Start of Passage to read

Measuring the need for life-saving obstetric surgery in developing countries
Article first published online: 16 JUL 2004
BJOG: An International Journal of Obstetrics & Gynaecology
Volume 111, Issue 10, pages 1027–1030, October 2004
How to Cite
Ronsmans, C., De Brouwere, V., Dubourg, D. and Dieltiens, G. (2004), Measuring the need for life-saving obstetric surgery in developing countries. BJOG: An International Journal of Obstetrics & Gynaecology, 111: 1027–1030. doi: 10.1111/j.1471-0528.2004.00247.x
- Issue published online: 20 SEP 2004
- Article first published online: 16 JUL 2004
It has long been recognised that some women need specialist obstetric care to prevent maternal death, and access to essential obstetric care, particularly caesarean sections, is now seen as vital to the success of safe motherhood programmes. Knowledge of the precise nature and the magnitude of the need for essential obstetric care is now required, not only to inform programme development, but also as a yardstick for monitoring programme success.

End of Passage to read

Translate this sentence from the text on obstetric surgery into Spanish: "Knowledge of the precise nature and the magnitude of the need for essential obstetric care is now required, not only to inform programme development, but also as a yardstick for monitoring programme success." Rely on the text above and nothing else.

Start of Extracted information

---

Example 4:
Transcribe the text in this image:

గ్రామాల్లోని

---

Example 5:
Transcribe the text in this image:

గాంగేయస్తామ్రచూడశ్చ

End of Extracted information

■ Reply: Ahora se requiere conocer la naturaleza precisa y la magnitud de la necesidad de atención obstétrica esencial, no solo para orientar el desarrollo de los programas, sino también como referencia para supervisar el éxito de los programas.